Though damaged, the cask and contents were intact, having been preserved by the dirt dumped when the interstate was first constructed. (Robert Hunter/William & Mary Center for Archaeological Research photo.)
Prior to joining the Virginia Department of Transportation in March 2019, Chris Shephard, the agency's Richmond District archaeologist, made a "bewitching" discovery during the Interstate 64 widening project.
Shephard was part of a team from the College of William & Mary conducting an archaeological excavation of a Civil War fortification near Williamsburg in 2016 when they uncovered a "witch bottle", the same one that has recently gone viral on the internet.
Though damaged, the cask and contents were intact, having been preserved by the dirt dumped when the interstate was first constructed. It was discovered in the median of the interstate between Exits 238 and 242 in the Hampton Roads area.
Witch bottles are folkloric artifacts that were often buried or hidden in houses to ward off evil spells or witchcraft.

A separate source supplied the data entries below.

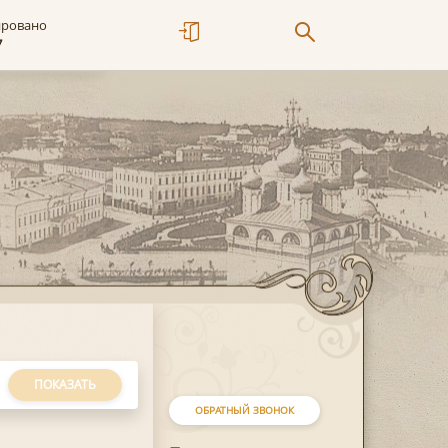
ировано
7
ПОКАЗАТЬ
ОБРАТНЫЙ ЗВОНОК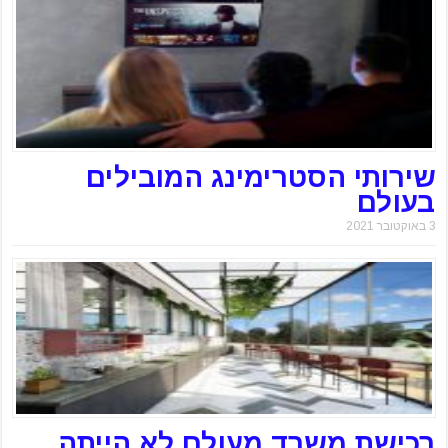
שירותי הסטרימינג המובילים
בעולם
3 באוקטובר 2021
רכישת משרד מעולם לא הייתה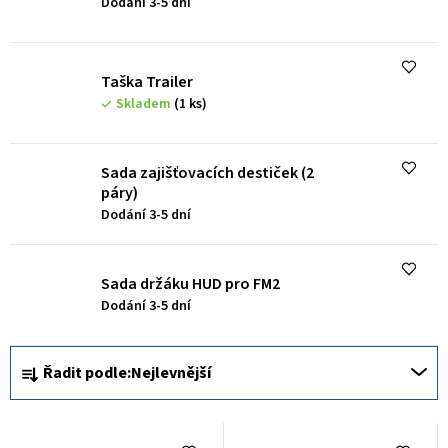
Dodání 3-5 dní
p
r
o
Taška Trailer
d
Skladem
(1 ks)
u
k
Sada zajišťovacích destiček (2
páry)
t
Dodání 3-5 dní
ů
Sada držáku HUD pro FM2
Dodání 3-5 dní
Ř
Řadit podle:
Nejlevnější
a
z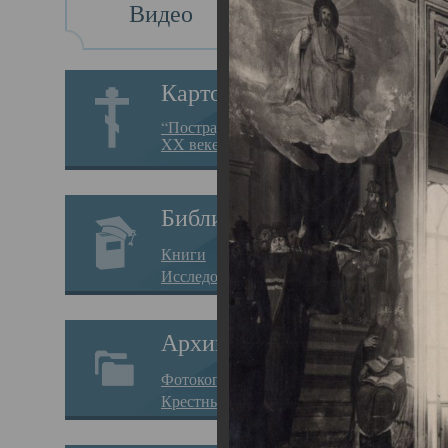
Видео
Св
Картотека
Свя
“Пострадавшие за веру в
XX веке на Севере”
23.12.
Сего
Библиотека
мере
Книги
целе
Исследования
резу
Архив
памя
Фотокопии дел
Арха
Крестные ходы
борь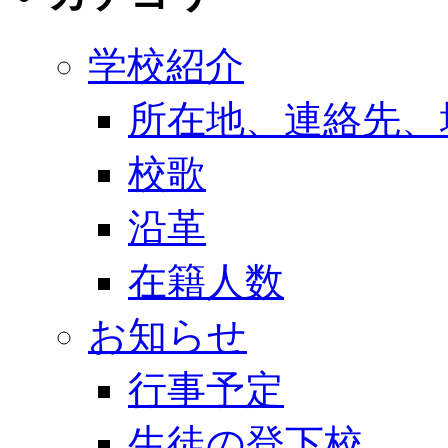
学校紹介
所在地、連絡先、
校歌
沿革
在籍人数
お知らせ
行事予定
生徒の登下校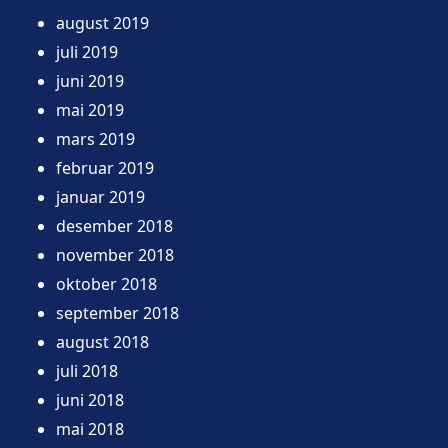
august 2019
juli 2019
juni 2019
mai 2019
mars 2019
februar 2019
januar 2019
desember 2018
november 2018
oktober 2018
september 2018
august 2018
juli 2018
juni 2018
mai 2018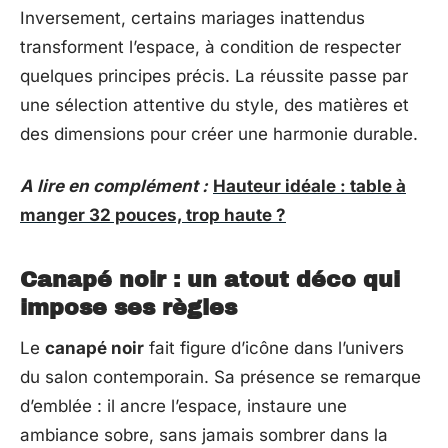
Inversement, certains mariages inattendus
transforment l’espace, à condition de respecter
quelques principes précis. La réussite passe par
une sélection attentive du style, des matières et
des dimensions pour créer une harmonie durable.
A lire en complément :
Hauteur idéale : table à
manger 32 pouces, trop haute ?
Canapé noir : un atout déco qui
impose ses règles
Le
canapé noir
fait figure d’icône dans l’univers
du salon contemporain. Sa présence se remarque
d’emblée : il ancre l’espace, instaure une
ambiance sobre, sans jamais sombrer dans la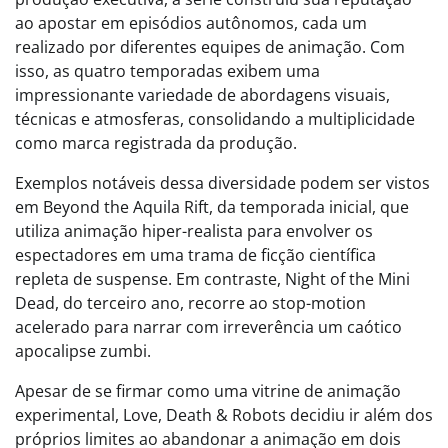
ao apostar em episódios autônomos, cada um
realizado por diferentes equipes de animação. Com
isso, as quatro temporadas exibem uma
impressionante variedade de abordagens visuais,
técnicas e atmosferas, consolidando a multiplicidade
como marca registrada da produção.
Exemplos notáveis dessa diversidade podem ser vistos
em Beyond the Aquila Rift, da temporada inicial, que
utiliza animação hiper-realista para envolver os
espectadores em uma trama de ficção científica
repleta de suspense. Em contraste, Night of the Mini
Dead, do terceiro ano, recorre ao stop-motion
acelerado para narrar com irreverência um caótico
apocalipse zumbi.
Apesar de se firmar como uma vitrine de animação
experimental, Love, Death & Robots decidiu ir além dos
próprios limites ao abandonar a animação em dois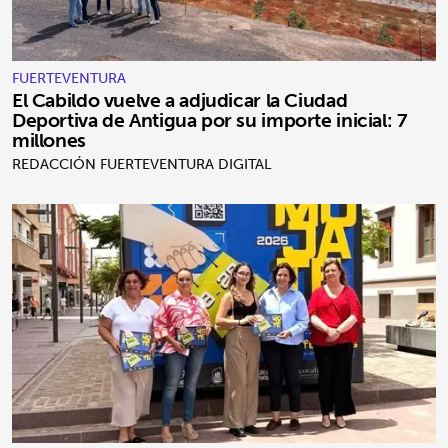
FUERTEVENTURA
El Cabildo vuelve a adjudicar la Ciudad
Deportiva de Antigua por su importe inicial: 7
millones
REDACCIÓN FUERTEVENTURA DIGITAL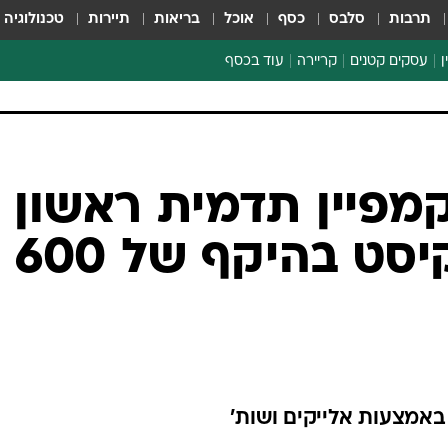
תרבות
סלבס
כסף
אוכל
בריאות
תיירות
טכנולוגיה
ן
עסקים קטנים
קריירה
עוד בכסף
חינוך פיננסי
כסף עולמי
דין וחשבון
קריפטו
מפיין תדמית ראשון
הלאונג'
לטונה סטארקיסט בהיקף של 600
ספורט ביזנס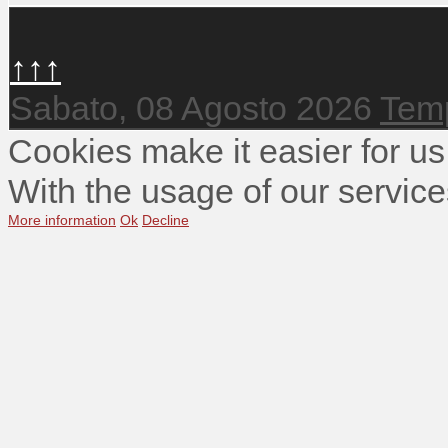
↑↑↑
Sabato, 08 Agosto 2026
Temp
Cookies make it easier for us
With the usage of our service
More information
Ok
Decline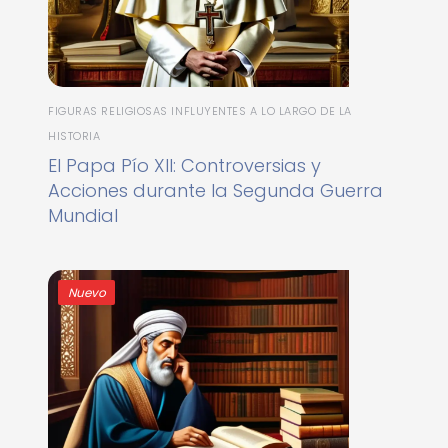
FIGURAS RELIGIOSAS INFLUYENTES A LO LARGO DE LA
HISTORIA
El Papa Pío XII: Controversias y
Acciones durante la Segunda Guerra
Mundial
Nuevo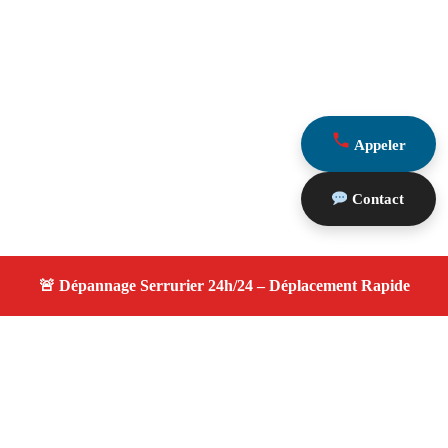
Appeler
Contact
À propos serrurier nuit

Shephard said the bottle may have been used during the Civil War to store nails to set up the Union Army's camp at Redoubt 9, a small fort originally built by Confederate troops. But a member of Shepard's crew, based on his own knowledge of folk traditions and witchcraft in colonial Pennsylvania, suggested it may be a witch bottle
"There is compelling evidence, as the bottle was found buried upright near a brick hearth with a nest of iron nails inside [similar to other bottles]," he said. "There are ample written accounts of these practices in America and Europe and examples have been found archaeologically.
"On the other hand, all we have in this particular bottle are nails. If there was a cork on the bottle it disintegrated long ago in the acidic Tidewater soil, and any organic materials that may have been in the bottle are long gone."
Still, Shephard remains skeptical about the artifact's purpose. A witch bottle is a deeply personal item, he explained, which are atypical in longer-term encampments.
"Soldiers likely spent most of their time in permanent accommodations in town, where they kept their personal effects," he continued. "A rarely manned outpost that never saw action after it was taken by the Union seems an unlikely place to bury a witch bottle, but I can't say what was in their heads."
Though his team didn't have time for further research, the item is still one of fascination and may be revisited by other archaeologists.
"The great thing about archaeology is that in circumstances where the evidence points you in multiple directions, it is okay to have multiple interpretations."
The Interstate 64 Widening Project in the Richmond and Hampton Roads regions will increase vehicle capacity, resulting in immediate congestion relief along one of the most heavily traveled and congested highway corridors to and through the Virginia Peninsula.
Divided into three segments, the Hampton Roads improvements include widening this section of I-64 from four to six lanes for approximately 21 miles. State engineers estimate the work will be finished in late 2021.